Stored data:
┏━━

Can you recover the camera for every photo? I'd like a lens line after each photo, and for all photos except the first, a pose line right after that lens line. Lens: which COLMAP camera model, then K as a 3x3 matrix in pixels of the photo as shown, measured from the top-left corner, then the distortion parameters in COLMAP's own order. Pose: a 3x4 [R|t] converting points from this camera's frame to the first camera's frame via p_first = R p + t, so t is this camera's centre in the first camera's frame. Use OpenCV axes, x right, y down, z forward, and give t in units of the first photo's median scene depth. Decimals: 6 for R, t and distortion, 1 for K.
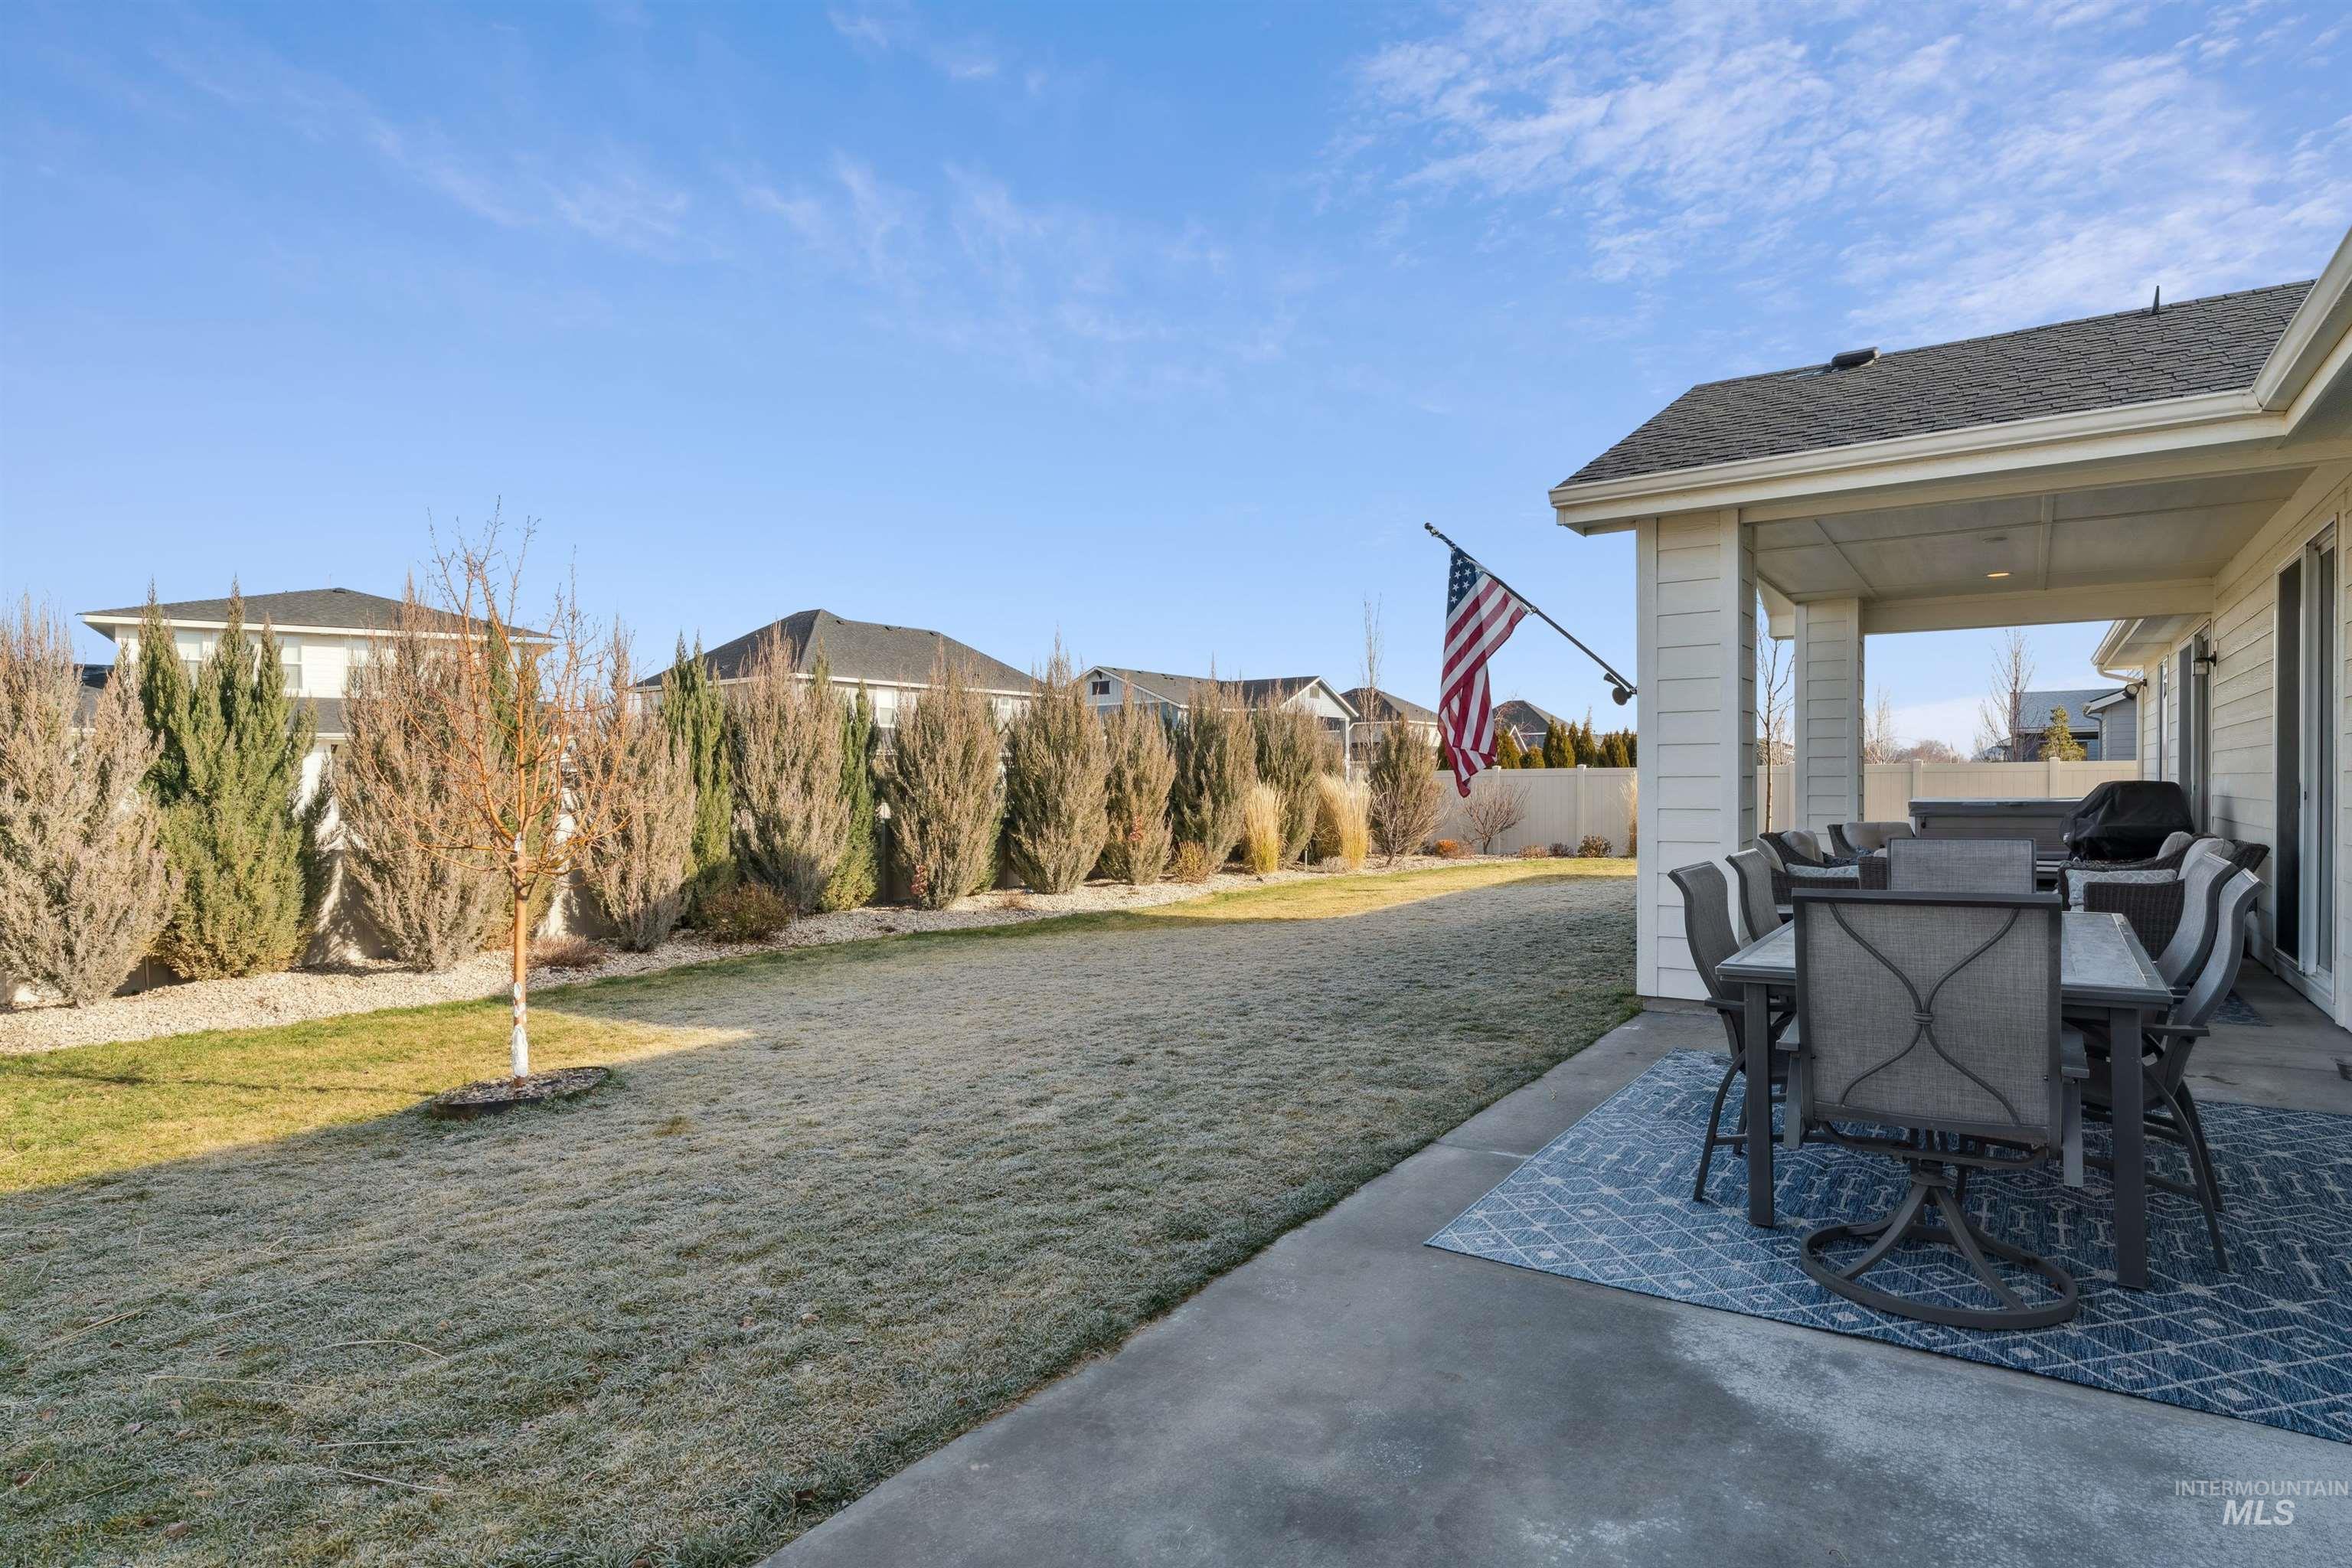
lens RADIAL K [[1167.4, 0, 1169.5], [0, 1167.4, 813.4], [0, 0, 1]] dist [-0.000027, -0.000273]
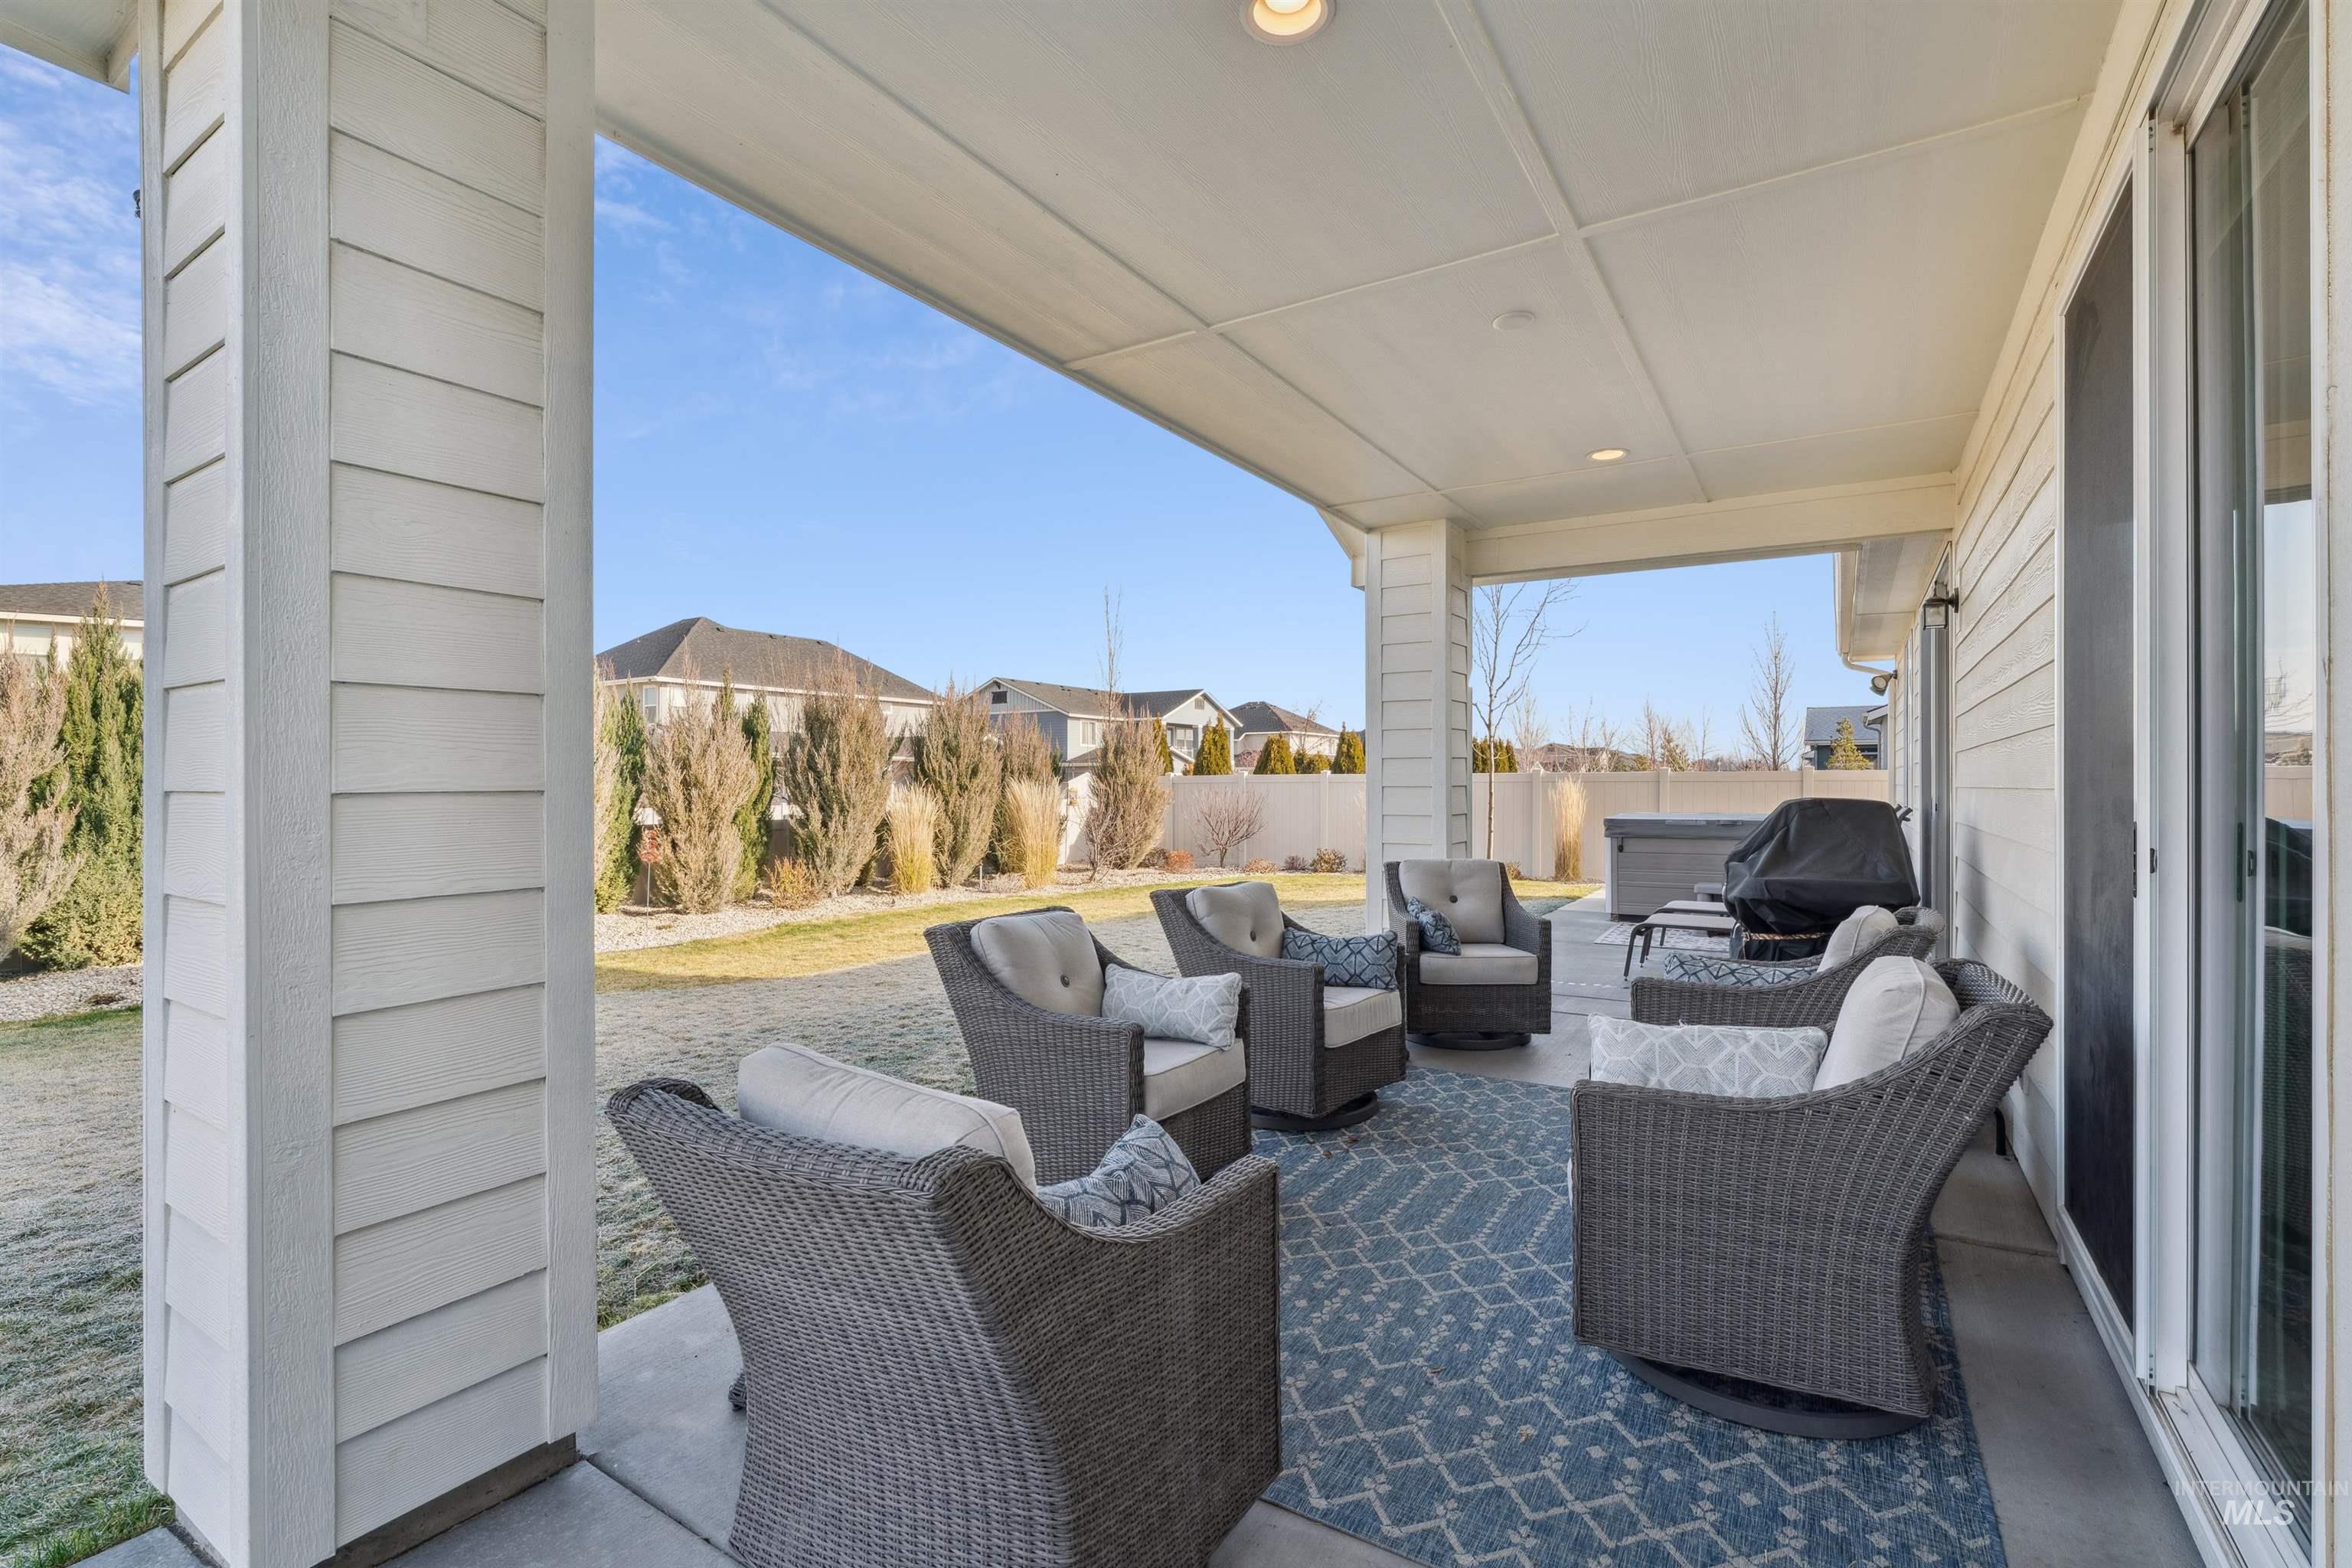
lens RADIAL K [[1020.4, 0, 1172.6], [0, 1020.4, 796.7], [0, 0, 1]] dist [0.000078, 0.000038]
pose [[0.998551, 0.005999, 0.053470, 0.222822], [-0.005143, 0.999857, -0.016133, -0.008808], [-0.053559, 0.015835, 0.998439, 0.238347]]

┗━━

What you need to do: Give the data above again exactly. Leave the pictures out.

Response to the exercise:
Can you recover the camera for every photo? I'd like a lens line after each photo, and for all photos except the first, a pose line right after that lens line. Lens: which COLMAP camera model, then K as a 3x3 matrix in pixels of the photo as shown, measured from the top-left corner, then the distortion parameters in COLMAP's own order. Pose: a 3x4 [R|t] converting points from this camera's frame to the first camera's frame via p_first = R p + t, so t is this camera's centre in the first camera's frame. Use OpenCV axes, x right, y down, z forward, and give t in units of the first photo's median scene depth. Decimals: 6 for R, t and distortion, 1 for K.
lens RADIAL K [[1167.4, 0, 1169.5], [0, 1167.4, 813.4], [0, 0, 1]] dist [-0.000027, -0.000273]
lens RADIAL K [[1020.4, 0, 1172.6], [0, 1020.4, 796.7], [0, 0, 1]] dist [0.000078, 0.000038]
pose [[0.998551, 0.005999, 0.053470, 0.222822], [-0.005143, 0.999857, -0.016133, -0.008808], [-0.053559, 0.015835, 0.998439, 0.238347]]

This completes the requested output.